Committee chairwoman Myrna Terry and Mark Owens voted against the recommendation to the council, wanting more discussion on the topic later. Committee member Justin Sliter was absent.

However, Terry also said developers can make their own business decisions based on eventual high or low road impact fees, but the current limbo means nothing will be done.

The committee's split stance will go to the council for a workshop session on Monday. Interim City Manager Myrt Webb hopes to get the proposal to a formal council vote on Jan. 20.

An impact fee is a one-time charge on a new home or commercial building that is built in or annexed into Kalispell. Its purpose is to help the city pay the extra capital costs of serving that structure.

The proposed road impact fees are controversial because new buildings would be assessed fees depending upon the amount of traffic they are expected to create.

The impact fee on a new single-family home, which has minimal impact, would be $729. But business projects likely to create lots of traffic - such as Glacier Town Center and its planned 577,000-square-foot shopping center - can expect to pay larger amounts in the hundreds of thousands of dollars.

Some development interests say the potential fees could reach several million dollars - a figure that some city officials believe could be inflated.

"What we find unsettling is the sheer amount of the fees," said Mark Goldberg, developer of the Spring Prairie Center shopping complex in northern Kalispell.

On Tuesday, development and some business interests continued to slam the proposal.

They argued that the methodologies and raw figures are flawed in calculating the fees. And they contended that since the proposal has been revised several times, its validity should be viewed with suspicion.

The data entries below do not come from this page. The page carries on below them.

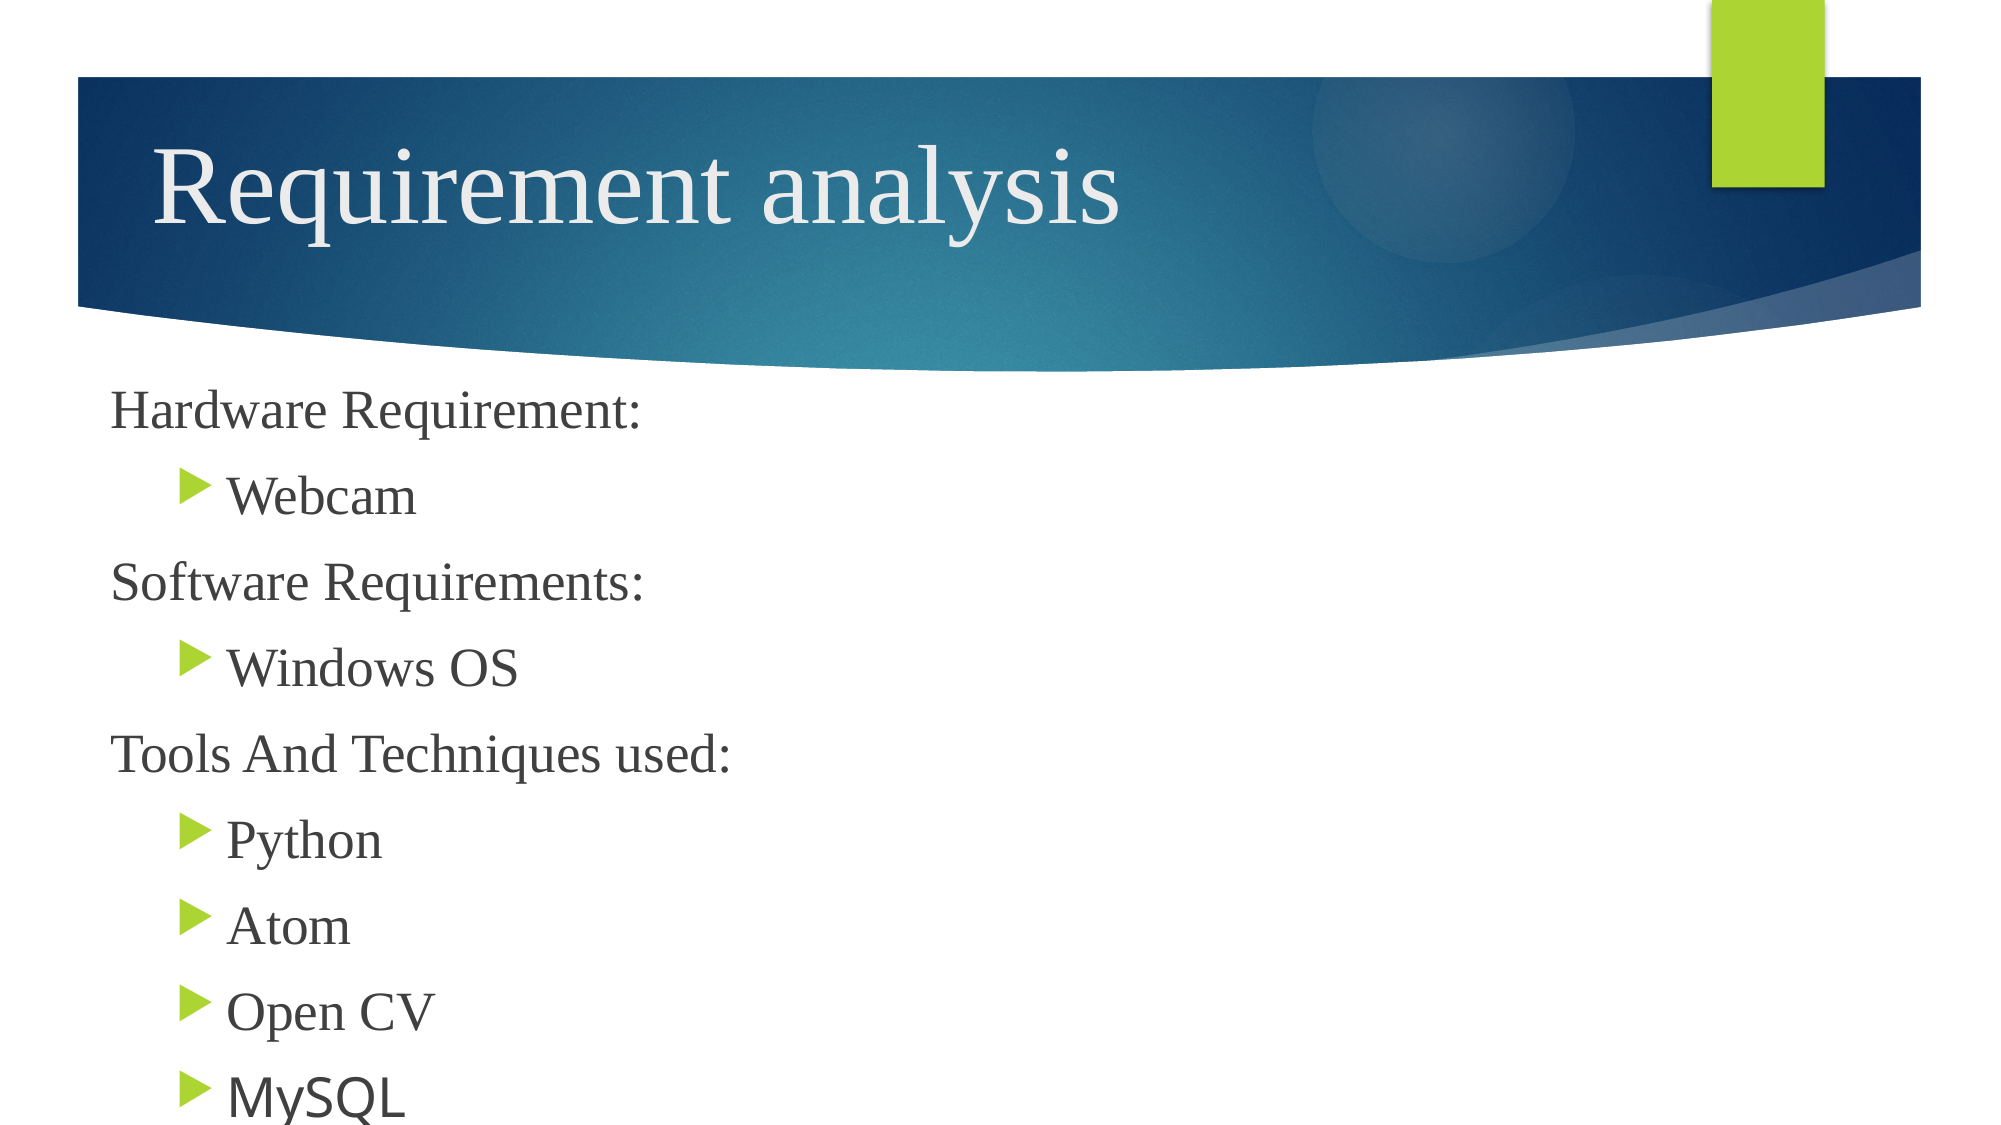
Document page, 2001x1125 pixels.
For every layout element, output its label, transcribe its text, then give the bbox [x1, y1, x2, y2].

list Hardware Requirement: Webcam Software Requirements: Windows OS Tools And Techniques used: Python Atom Open CV MySQL [95, 365, 1724, 1125]
title Requirement analysis [136, 120, 1574, 237]
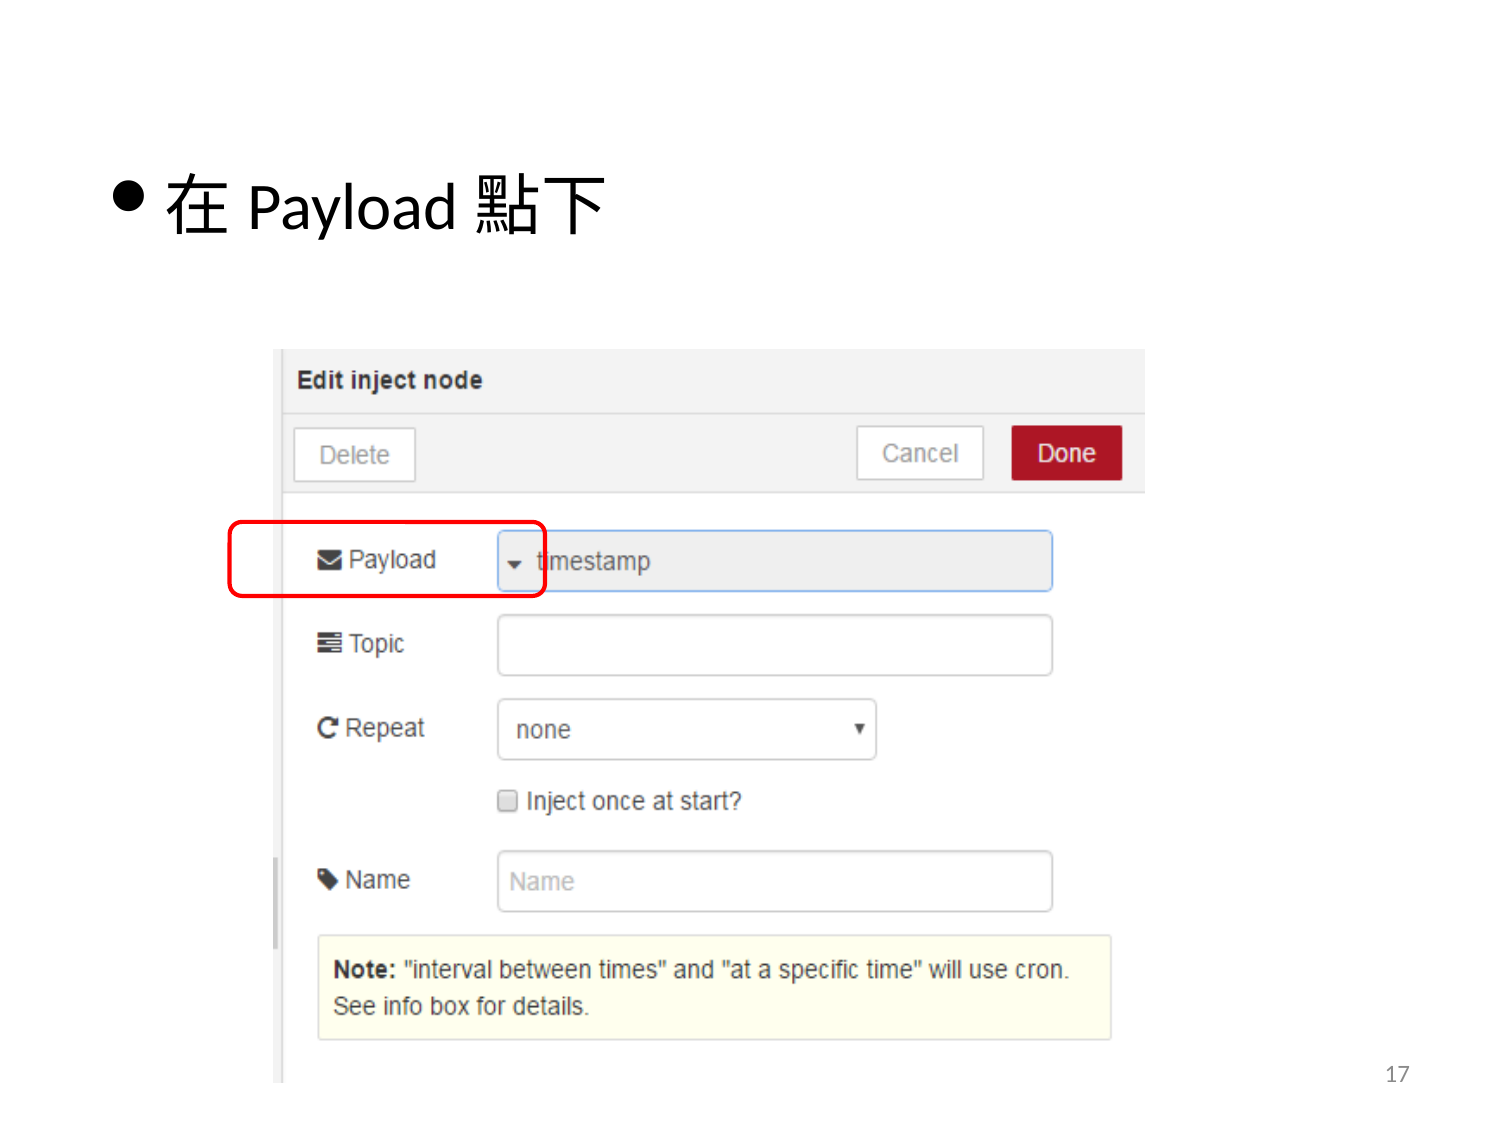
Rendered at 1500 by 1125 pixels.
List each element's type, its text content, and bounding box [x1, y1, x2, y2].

picture [272, 349, 1145, 1083]
list 在Payload點下 [93, 155, 1444, 928]
slide_number 17 [1074, 1042, 1425, 1103]
text_box [227, 519, 267, 599]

They also argued that the fees would discourage new business developments during economically troubled times.

"It'd be a great mistake to do anything that would deter development," said Howard Mann, developer of the Silverbrook Estates residential area at Kalispell's northernmost tip.

Mann noted he needs the commercial development earmarked for the south side of his site to recoup the $4.5 million that he invested in major sewer lines to serve Silverbrook and much of the to-be-developed area in northern Kalispell. The future Glacier Town Center project would have to pay to hook up to his installed sewer trunk lines.

Steve Larson, representing the Montana Department of Natural Resources and Conservation, said high road impact fees would hamper the state's efforts to get the best prices for land that it is leasing in the commercial area south of West Reserve Drive and west of U.S. 93.

Randy Goff, the Portland-based consultant who did the legwork on the proposal, and the city staff countered that the fee system is solidly based on the best available numbers and proven traffic formulas.

They said the proposed Kalispell fee system would charge developers and businesses less than a road impact fee system adopted by Bozeman.

And they contended that no other viable impact fee system - other than phasing it in or grandfathering it -has been proposed by developers.

City Public Works Director Jim Hansz said that several revisions in the plan mean that it has been improved.

One major disputed point is how many extra vehicle trips per day Kalispell might expect in 2020. That is a key number in determining the road impact fees.

Last November, Goff calculated that number at 142,031.

Goff has revised that estimate to 134,118.

Cossitt said the developers are seeking numbers and information on methodologies that are more precise than what is feasible in a practical sense. He contended that while all the internal numbers can't be pinned down in real world situations, Goff's figures are reasonably close to being applicable in the real world.